I was moved by the jubilant shouts of supporters and cheering commentators when my mother returned from hers on Friday evening. change In the reception hall.
We are filming a special project where wrestlers and comedians will mix their talents for an evening.
I see wrestlers wrap their wrists around kind of Electricity by fixing earth. A man brushes his hands with coconut oil before tying his construction boots. His role as a lumberjack is only visual. Physically, he can play the role of a felling tree, his body is very sculpted.
Wrestling is no joke. This is serious. shots. clothing Everything is true.
My mom would leave us $20 on the kitchen counter so my brother and I could order things from the convenience store while we waited for the evening main menu. At the time, it was often Stone Cold Steve Austin, The Undertaker or Shawn Michaels waiting. In the middle of the night, when the fight started, my brother kicked me to wake me up…
Before today, I had never attended a wrestling match in a ring. Muscles contracting, faces tightening and actors moving 2 inches from my face amused me.
I was thrilled to be in our three-and-a-half-bedroom apartment in Montreal North in the early hours of the morning. I had never imagined the ropes aching in my back, the ring moving to the rhythm of our steps, and the feeling of being guided by the wrestlers as in a violent waltz.

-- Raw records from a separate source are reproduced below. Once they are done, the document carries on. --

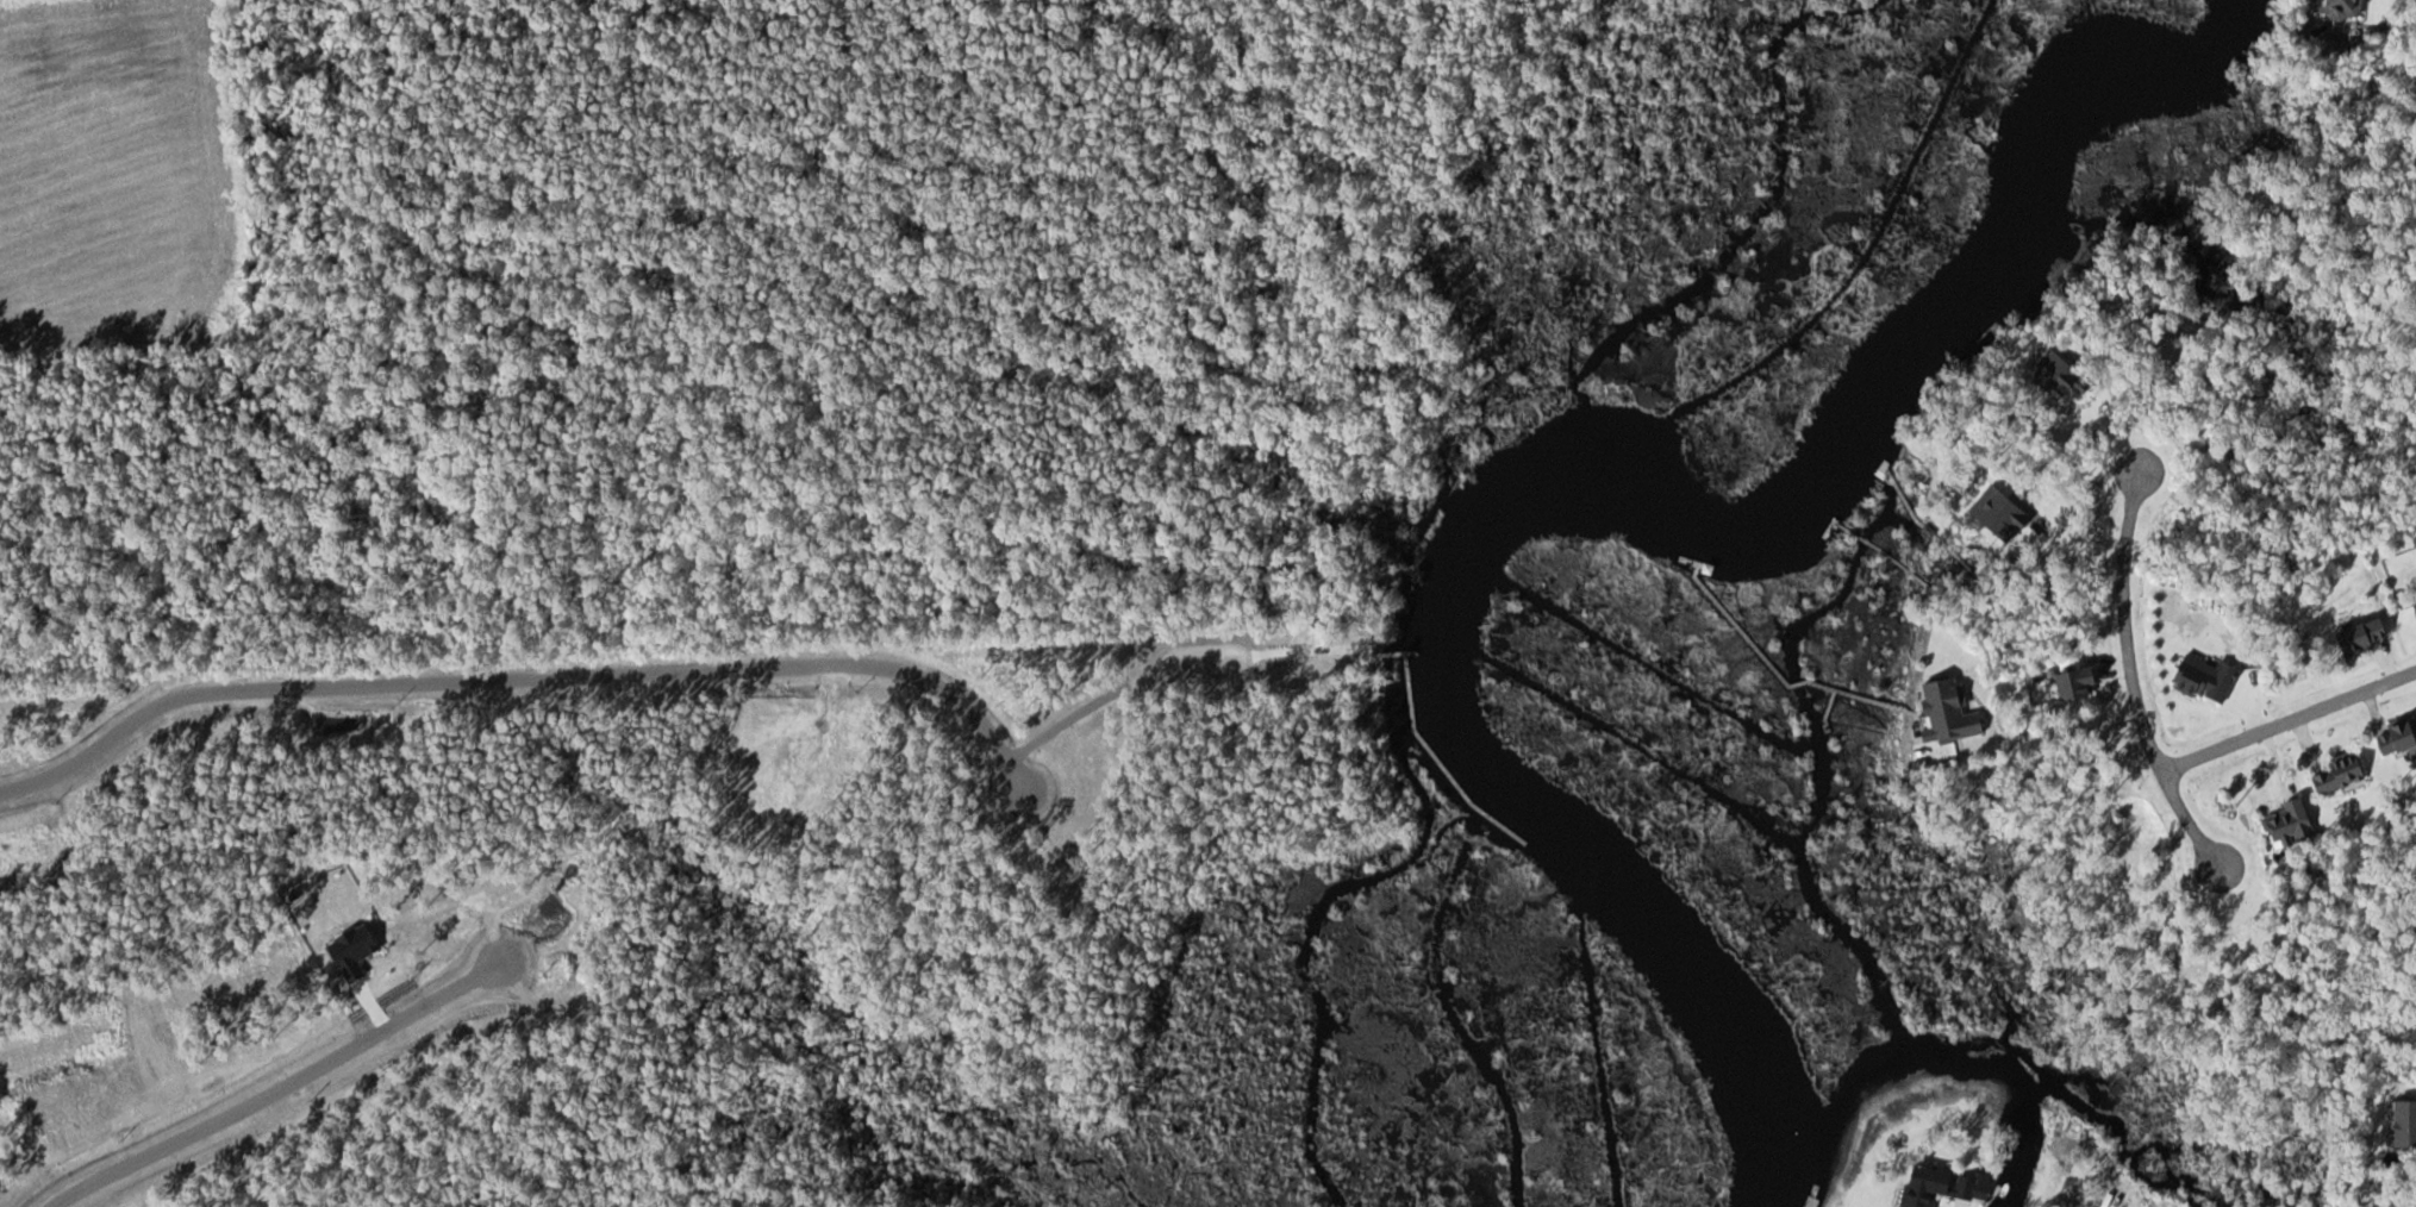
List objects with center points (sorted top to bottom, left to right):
building: (2335, 6)
building: (2411, 613)
building: (2355, 638)
building: (2201, 678)
road: (2289, 719)
building: (2393, 735)
building: (2333, 773)
building: (2400, 1122)
building: (1920, 1186)
building: (1974, 1190)
building: (2124, 1202)

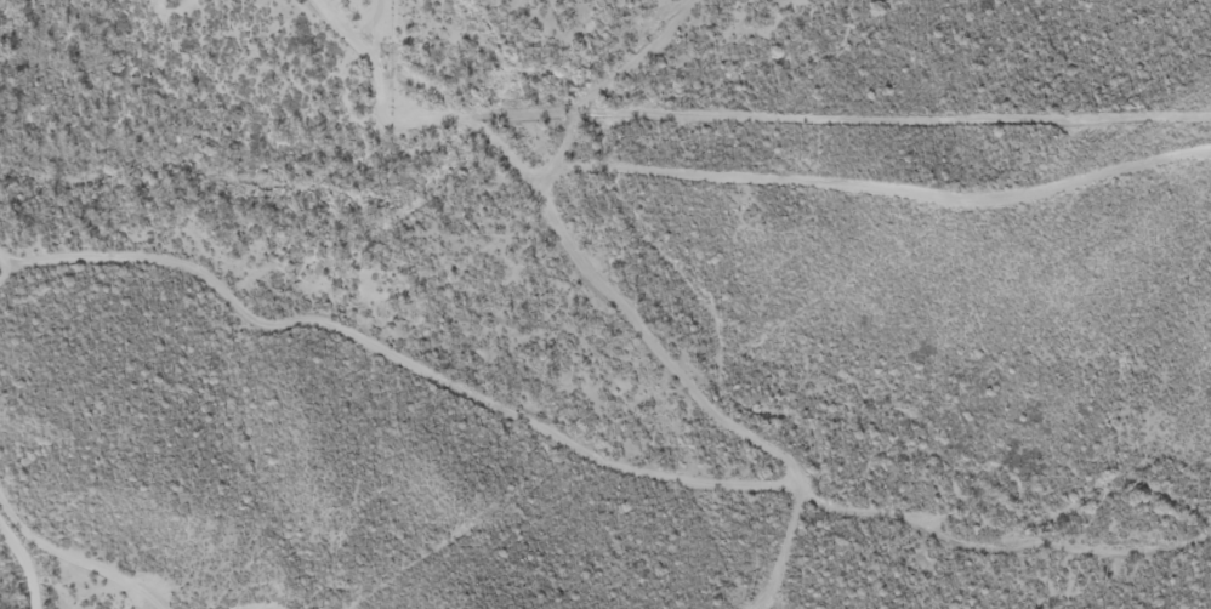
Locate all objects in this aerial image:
road: (407, 363)
road: (703, 394)
road: (784, 553)
road: (60, 572)
road: (39, 585)

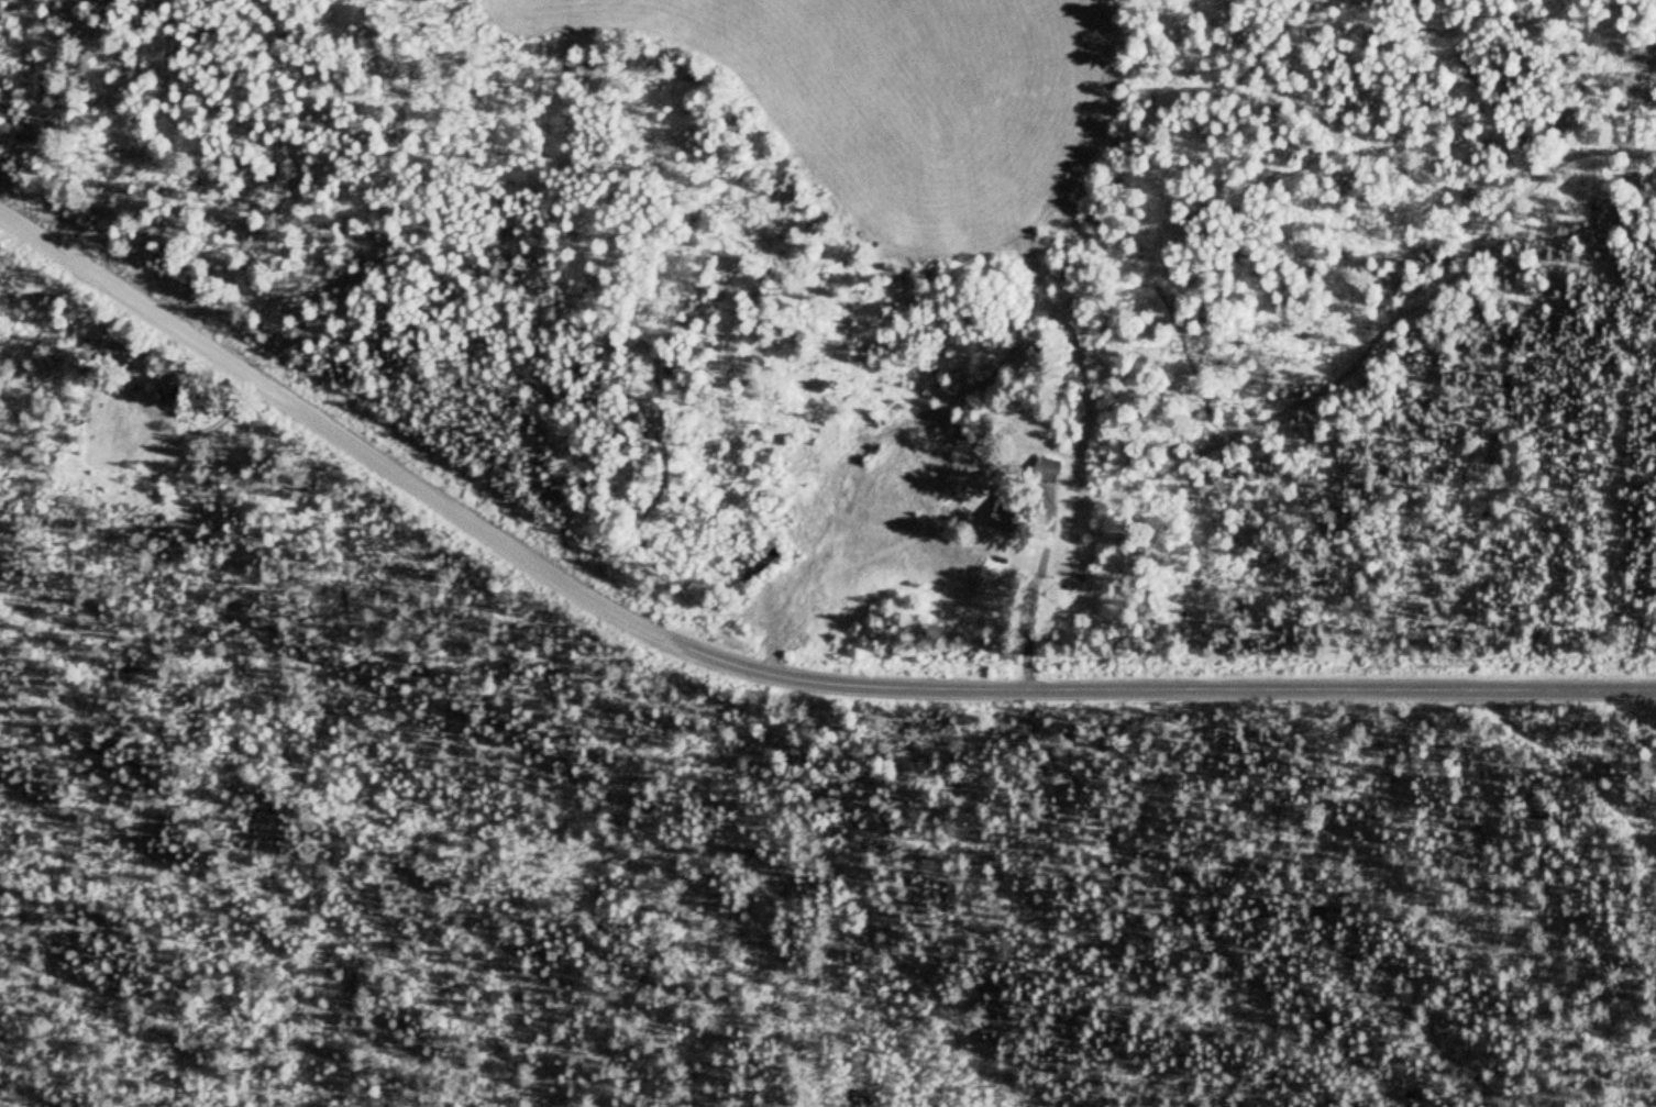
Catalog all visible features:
building: (111, 347)
building: (1008, 511)
road: (762, 670)

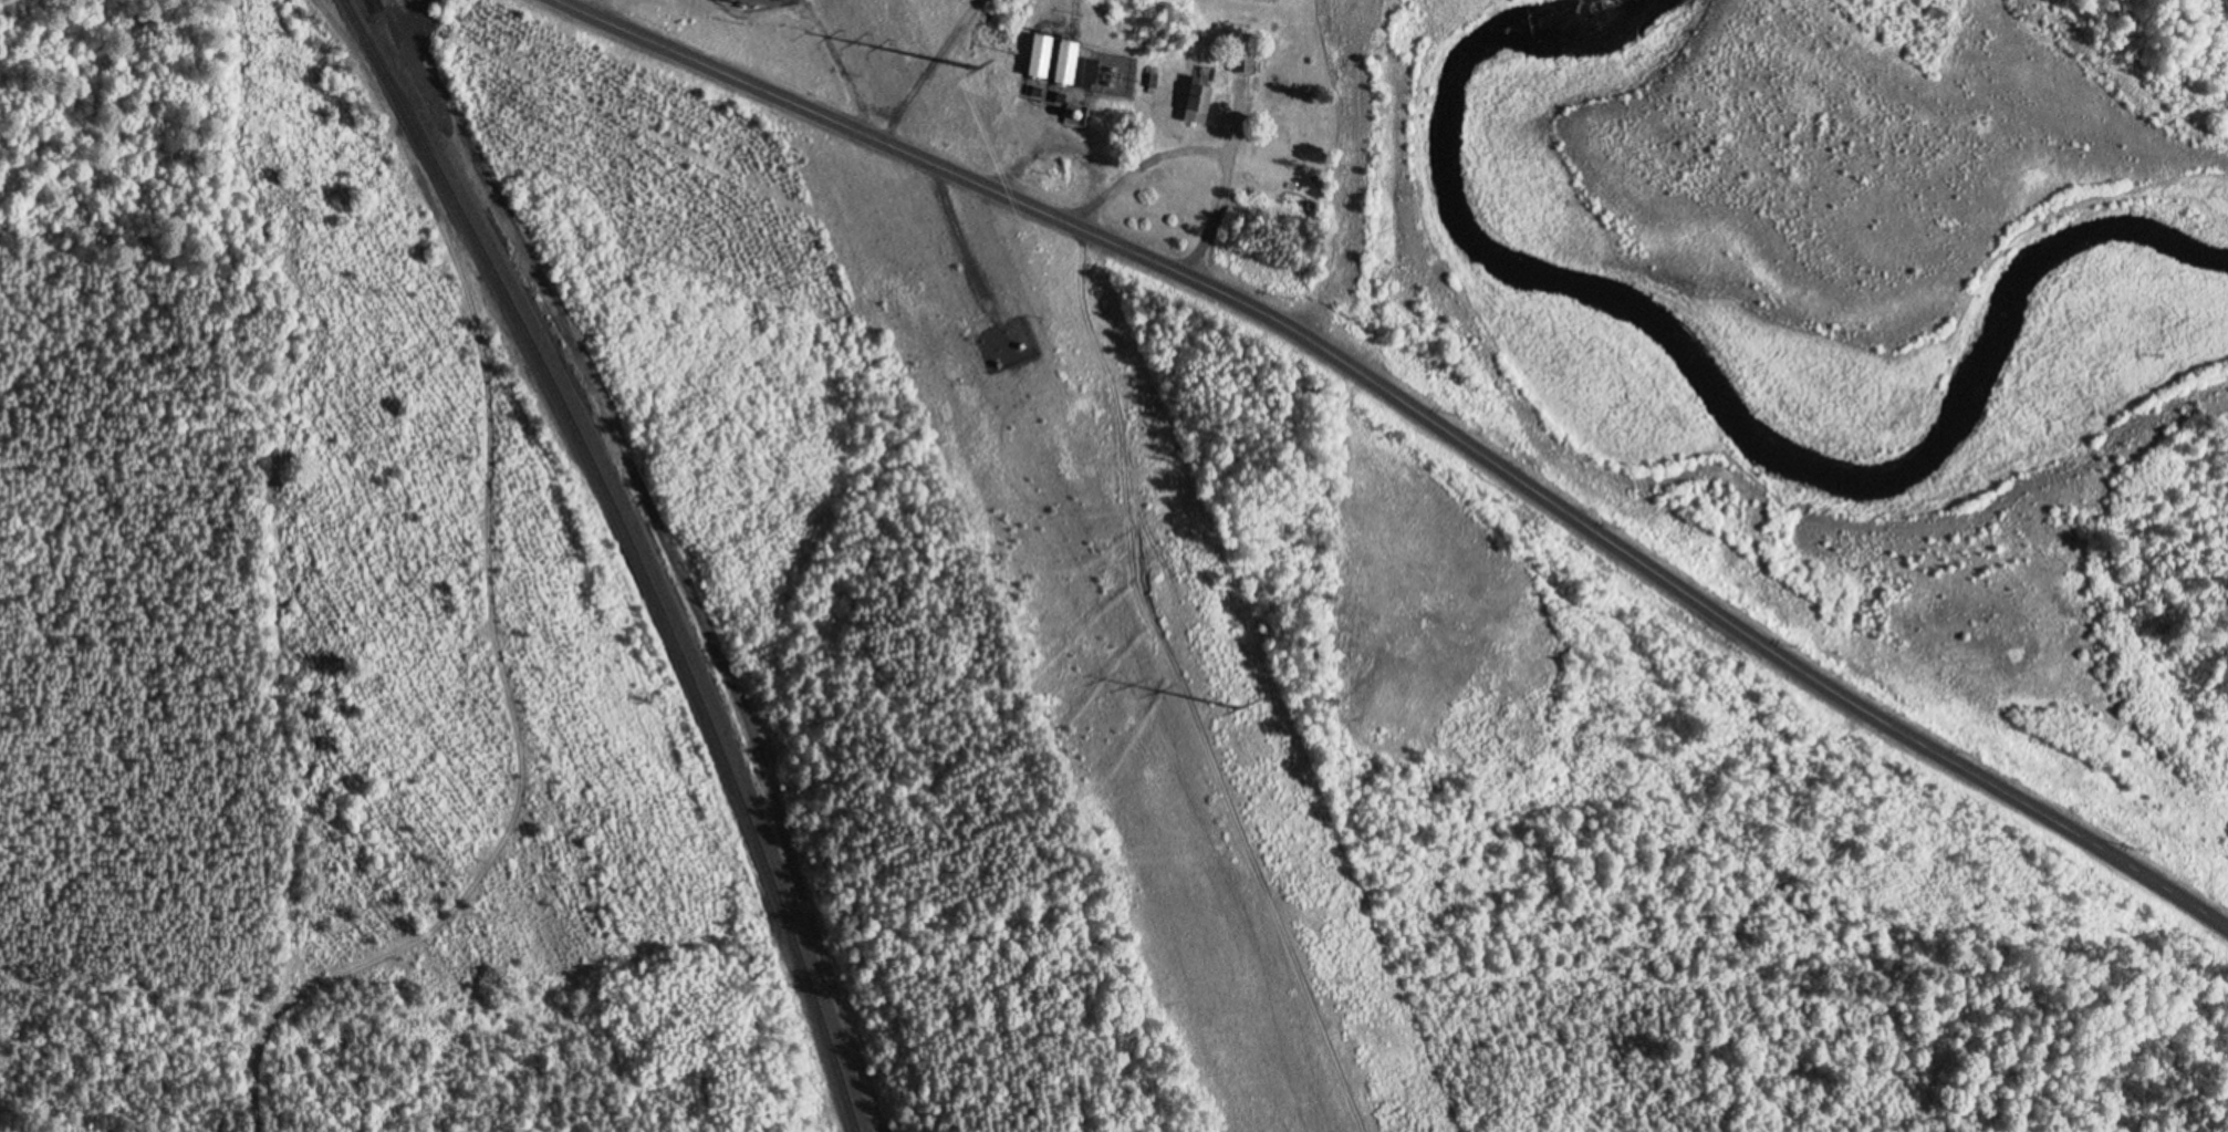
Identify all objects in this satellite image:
road: (408, 3)
power substation: (755, 5)
building: (1051, 63)
building: (1248, 66)
power tower: (971, 67)
building: (1089, 76)
building: (1200, 106)
river: (1902, 216)
building: (1004, 351)
road: (1419, 414)
railway: (637, 550)
railway: (649, 550)
road: (674, 554)
road: (496, 612)
power tower: (1235, 708)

By the end of the evening, once the adrenaline wore off, I could barely walk. I got a headache. I could feel my heart pounding in my shoulder blades. But I tried my best to look amazing. The more my nerves throbbed with pain, the more I admired these human beings who entertain people with their bodies and their cries.
Furthermore, almost none of them make a living from wrestling.
“I want to live with it, but you have to pay the bills. It doesn’t pay to scream at volleys in Quebec. »
I was amazed at the physical and mental burden the wrestlers put on themselves for one evening. But the next day some are getting up at 5 am and pouring asphalt on asphalt. As if the day before was only an illusion.
“Then why don’t you go to the United States to fight? »
“We need work permits, we turned around. There is a gang, but when you are banned for five years, it hurts to start over. »
You have to learn to fall, get up, act and dance with the public.